Конечно, это может быть и чья-то глупая выходка.
Или ошибка. Мог автор записки перепутать почтовый ящик?
— Это может быть кто угодно, — сказала я Джону.
— Ну, — ответил он, — нельзя винить парня за подобные попытки. — Он задержал на мне пристальный взгляд. Затем добавил: — Должен признаться, Шерри, что думать о каком-то болване, мечтающем о тесном контакте с твоей женой, довольно волнующе. — Он протянул руку под столом и провел кончиками пальцев по моему колену.
Я откашлялась, а затем улыбнулась: — Просто так, для информации, сообщаю тебе, Джон, что в прошлом таких болванов было немало.
Он опустил нож и вилку. Провел салфеткой по губам:
— И ты одаривала кого-нибудь из этих болванов своим расположением?
— Нет, — ответила я (что почти правда). — Но ведь все когда-нибудь случается впервые.
— Остановись, — предупредил он. Выставил руку с зажатой в ней салфеткой и, нагнувшись над столом, прошептал: — Ты меня возбуждаешь. — И кивнул, взглядом указывая на свой член.
Столько воды утекло с тех пор, когда я в последний раз туда смотрела, что я почти совсем забыла, есть ли там вообще что-нибудь. Когда мы только поженились, мы каждую ночь обсуждали свои фантазии.
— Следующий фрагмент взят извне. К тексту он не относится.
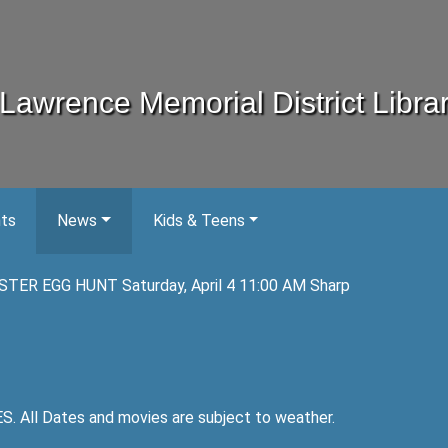
Lawrence Memorial District Libra
nts
News
Kids & Teens
STER EGG HUNT Saturday, April 4 11:00 AM Sharp
ll Dates and movies are subject to weather.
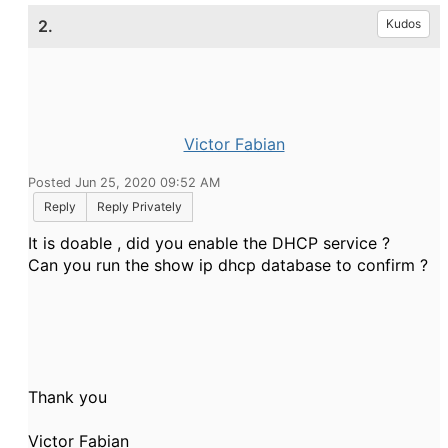
2.
Kudos
Victor Fabian
Posted Jun 25, 2020 09:52 AM
Reply
Reply Privately
It is doable , did you enable the DHCP service ?
Can you run the show ip dhcp database to confirm ?
Thank you
Victor Fabian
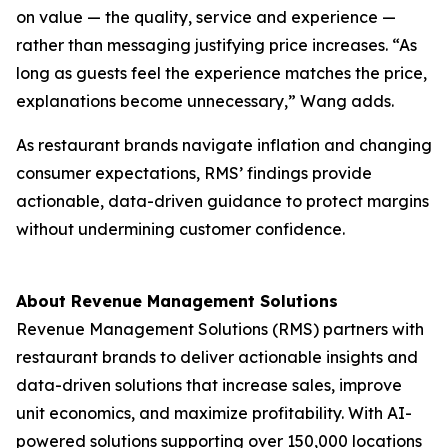
on value — the quality, service and experience —
rather than messaging justifying price increases. “As
long as guests feel the experience matches the price,
explanations become unnecessary,” Wang adds.
As restaurant brands navigate inflation and changing
consumer expectations, RMS’ findings provide
actionable, data-driven guidance to protect margins
without undermining customer confidence.
About Revenue Management Solutions
Revenue Management Solutions (RMS) partners with
restaurant brands to deliver actionable insights and
data-driven solutions that increase sales, improve
unit economics, and maximize profitability. With AI-
powered solutions supporting over 150,000 locations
Как бы я отреагировала, если бы у светофора рядом со мной притормозил мотоциклист и предложил бы мне отправиться с ним в отель с сомнительной репутацией и пососать его член?
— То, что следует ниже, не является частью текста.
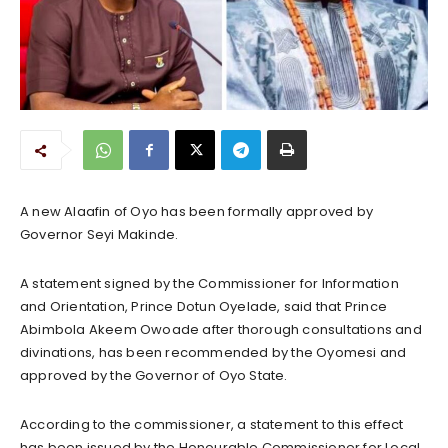
A new Alaafin of Oyo has been formally approved by
Governor Seyi Makinde.
A statement signed by the Commissioner for Information
and Orientation, Prince Dotun Oyelade, said that Prince
Abimbola Akeem Owoade after thorough consultations and
divinations, has been recommended by the Oyomesi and
approved by the Governor of Oyo State.
According to the commissioner, a statement to this effect
has been issued by the Honourable Commissioner for Local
(Мы детально обсуждали мои действия.)
Как поступил бы Джон, если бы на пляже женщина в бикини потеряла верхнюю часть купальника и попросила его помочь ей поискать пропажу в песке?
(Он бы пошел с ней — и конечно же на пляже было бы расстелено для них полотенце.)
Мы обращали внимание друг друга на людей в ресторанах. Тот, с татуировкой? Та, в уздечке? В горячей ванной? На заднем сиденье машины? Рисовали друг другу подробные картины, затем шли домой и занимались любовью остаток дня или всю ночь.
Мы, конечно, никогда не воспринимали свои фантазии как реальность. А потом они вместе с наручниками или флаконом клубничного массажного масла затерялись где-то между моим вторым триместром и восемнадцатым днем рождения Чада.
Но дома, после ужина в честь Дня святого Валентина, уже лежа в постели, Джон продолжил разговор.
— Думаешь это то, к чему вожделеет твой секретный обожатель? — Он скользнул руками вдоль моих бедер и приподнял край ночной рубашки. — Так? — Он прижался губами к моей груди. — Или, может, так? — Он раздвинул мне ноги, упершись ладонью в стену над моей головой, и вошел в меня.